*Page excerpt*.
#####

After days of long socially distanced lines, Fulton County is again extending the opening hours of early voting precincts.
Fulton’s elections head Richard Barron said during a media briefing Wednesday that the polls will stay open until 7 p.m. instead of 4:30 p.m. starting on Monday.
Part of the reason for long lines was a backlog of absentee ballot applications stuck in a county server. That left people in the dark about where their ballot was, so when early voting began, some stopped waiting and came to vote in person.
Secretary of State Brad Raffensperger mailed absentee ballot request forms to the state's roughly 6.9 million voters to avoid people getting sick from voting in person.
Barron said voters whose applications were processed over the weekend or on Tuesday will likely receive their ballots from a contractor in Arizona late next week. But as of now, he said, anyone whose state "My Voter" page doesn't give a status for their application should call the county at 404-612-7060.
READ | Fulton adds COVID-19 testing to three polling places this week
When asked about the backlog, which was cleared Tuesday, Barron told reporters there were multiple factors. He mentioned the COVID-19 death of an elections employee, 62-year-old Riverdale grandmother Beverly Walker on April 10.
“Six of the first nine days after we started receiving applications, we either were closed for decontamination or the staff that was handling that, one of their coworkers died. We had a couple special circumstances,” he said.

#####

*Exercise data*.
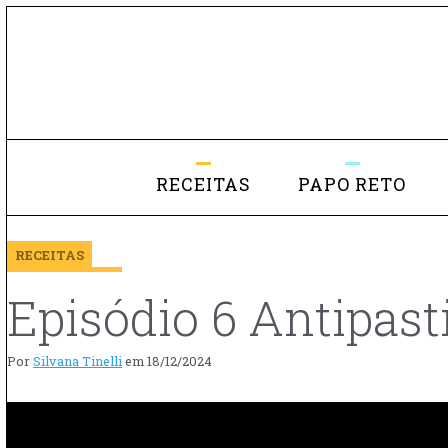
RECEITAS
PAPO RETO
RECEITAS
Episódio 6 Antipasti
Por
Silvana Tinelli
em
18/12/2024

#####

*Work order 1*.
According to the Fulton County voting article, what time will the polls close starting on Monday?
*Work order 2*.
Reproduce the part of the Fulton County voting article that begins at the words "Fulton’s elections head" and stops after "county at 404-612-7060.".
*Work order 3*.
Carry on the Fulton County voting article from its last sentence.
The items are separate material from the Fulton County voting article.

*Your response 1*.
They will stay open until 7 p.m. instead of 4:30 p.m.

*Your response 2*.
Fulton’s elections head Richard Barron said during a media briefing Wednesday that the polls will stay open until 7 p.m. instead of 4:30 p.m. starting on Monday.
Part of the reason for long lines was a backlog of absentee ballot applications stuck in a county server. That left people in the dark about where their ballot was, so when early voting began, some stopped waiting and came to vote in person.
Secretary of State Brad Raffensperger mailed absentee ballot request forms to the state's roughly 6.9 million voters to avoid people getting sick from voting in person.
Barron said voters whose applications were processed over the weekend or on Tuesday will likely receive their ballots from a contractor in Arizona late next week. But as of now, he said, anyone whose state "My Voter" page doesn't give a status for their application should call the county at 404-612-7060.

*Your response 3*.
Barron added that they now have six early voting sites, but before the pandemic were planning to have two dozen. They made the reduction as a safety measure and figuring people would vote by mail — but that led to even longer lines.
“This is a completely different election than what we’ve run before,” he said.
The county added another polling place this week — Wolf Creek Library, 3100 Enon Road — but Barron said Wednesday the county is also looking to add a couple precincts as soon as he can secure the staff to run the sites.
Finding people willing to sit in an enclosed room for hours at a time interacting with the public isn’t ever easy, but that is even more difficult during a viral pandemic.
He said he’s had 200 to 300 workers for Election Day drop out due to fear of getting sick. And since mid-April, “we’ve been losing polling places almost daily,” Barron said.